Madi Nolan and another False Tibetan Teacher of the Open Path
Recently I learned of an old aquaintance who has been invited to "teach" in the Toronto home of a young person I also know.
The history of this man goes like this: in a city in the US during the 1980's this man and his female partner set up a group house to begin teaching Buddha Dharma. Fair enough.
When I arrived in the same city, and met with the founders who had the same root guru as I do, I recognized something was amiss. Needless to say, since my instincts were operating, I did not fall under the sway,but participated sometimes and sometimes stayed away making my own way in life.
A dominant member of the student group who lived in that house, a woman you might have thought was the main clog in the wheels for her dedication and devotion to this couple, sometimes gave me serious talk about the error of my ways, but I persisted, being true to myself while partaking of some of the activities available, when they appealed to me and when time allowed.
Years later in the early 1990's, in another city in another country I was in retreat with a teacher (also a student of my root guru) a woman whom I respect and admire for, among other traits, her unstinting conscious relationship to her own integrity.
Imagine my surprise when she invited me to tea with the woman who had been the main force behind the couple in the foreign city! I believed we would have tea and catch up on chat and that would be that.
The woman instead handed me a letter and an apology. She apologized for having taken me to task, for having given me "serious talk " about the error of my ways. She deeply needed my forgiveness.
The letter was even more of a shock: in it, she revealed what had been really going on that house. The male 'teacher' used his position to insist all female students have sex with him. He dictated that this woman and her younger sister go out into the world and find other women "friends" to bring back for this man's sexual appetite!
Far from being a teacher he was a sexual predator in Tibetan robes.
This is the same "teacher" who has been invited to "teach" in the home of this young female person I know.
I emailed her. She responded. Her response indicates so many of the problems of our times: she admitted to having had difficult sexual experiences when younger, although with no one from what she called the "Dharma" Community.

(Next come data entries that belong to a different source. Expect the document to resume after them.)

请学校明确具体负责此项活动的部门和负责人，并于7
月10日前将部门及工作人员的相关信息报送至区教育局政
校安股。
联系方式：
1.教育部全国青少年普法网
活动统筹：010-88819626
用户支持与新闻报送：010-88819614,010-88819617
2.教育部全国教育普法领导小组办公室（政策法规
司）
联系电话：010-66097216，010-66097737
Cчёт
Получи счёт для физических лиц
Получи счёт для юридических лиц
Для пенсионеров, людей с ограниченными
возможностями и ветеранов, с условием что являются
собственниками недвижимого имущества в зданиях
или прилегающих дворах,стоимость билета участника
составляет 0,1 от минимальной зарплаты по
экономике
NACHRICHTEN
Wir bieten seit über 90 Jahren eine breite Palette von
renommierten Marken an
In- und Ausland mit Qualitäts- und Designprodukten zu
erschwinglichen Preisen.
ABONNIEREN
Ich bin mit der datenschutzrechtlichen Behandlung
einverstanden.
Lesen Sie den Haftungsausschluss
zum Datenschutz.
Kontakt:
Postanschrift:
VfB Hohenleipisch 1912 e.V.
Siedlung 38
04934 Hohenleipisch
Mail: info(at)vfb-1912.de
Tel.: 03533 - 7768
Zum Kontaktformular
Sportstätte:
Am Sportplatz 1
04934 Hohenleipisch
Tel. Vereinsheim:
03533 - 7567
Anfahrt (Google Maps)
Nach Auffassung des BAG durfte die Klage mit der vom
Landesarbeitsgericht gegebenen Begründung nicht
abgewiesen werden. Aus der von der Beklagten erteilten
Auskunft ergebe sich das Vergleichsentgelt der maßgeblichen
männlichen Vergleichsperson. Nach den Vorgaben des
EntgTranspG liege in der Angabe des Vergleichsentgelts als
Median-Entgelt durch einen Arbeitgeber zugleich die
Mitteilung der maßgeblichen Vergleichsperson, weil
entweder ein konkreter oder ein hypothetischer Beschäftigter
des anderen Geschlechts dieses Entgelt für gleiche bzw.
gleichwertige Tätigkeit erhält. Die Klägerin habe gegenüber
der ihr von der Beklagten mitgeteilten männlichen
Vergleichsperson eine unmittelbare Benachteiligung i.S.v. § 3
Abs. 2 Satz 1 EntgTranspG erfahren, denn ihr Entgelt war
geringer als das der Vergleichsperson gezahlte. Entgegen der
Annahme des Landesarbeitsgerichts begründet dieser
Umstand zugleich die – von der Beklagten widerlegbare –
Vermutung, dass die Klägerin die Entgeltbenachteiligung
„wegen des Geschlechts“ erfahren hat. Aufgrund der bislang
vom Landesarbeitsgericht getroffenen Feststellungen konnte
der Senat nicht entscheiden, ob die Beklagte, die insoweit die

She went on to say that she is in effect choosing to focus on the 'teaching" and not the "teacher" or his previous actions. She then descibed in highly articulate language her position vis a vis open-heartedness, flexibility and what she called
"genuine integrity." These last three she cited as qualities necessary for living in complicated times.
Now the ethical problems presented here are numerous: the young host of the predator clearly has not come out of her own denial and emotional trauma from her own past. Her desire to sweep "past it" and get to something she is calling the Dharma, sets up a false separation between Dharma teaching and ethics.
For example, how is it possible at the same moment to live with what she is calling "genuine integrity" and entertain, without speaking about the past, this "teacher"? How is it possible to believe this teacher has something to teach, without addressing what is the most important part of his personal history?
The fact that the man hid behind the robes of a Tibetan monk while procuring women for his own sexual pleasure, speaks volumns of his attitude toward Tibetan Buddhism.
The question here is not one of never letting the man, who may have something to say, to teach again. The question instead is to light up the very difficulty, present him with it, and ask him to teach about that. What, in other words, has he learned from these experiences?
In this way, through open dialogue all the women in the room are made safe, he is allowed to air what must be a conflict in his being, and all can proceed.
The irony in all this? He teachers ethics!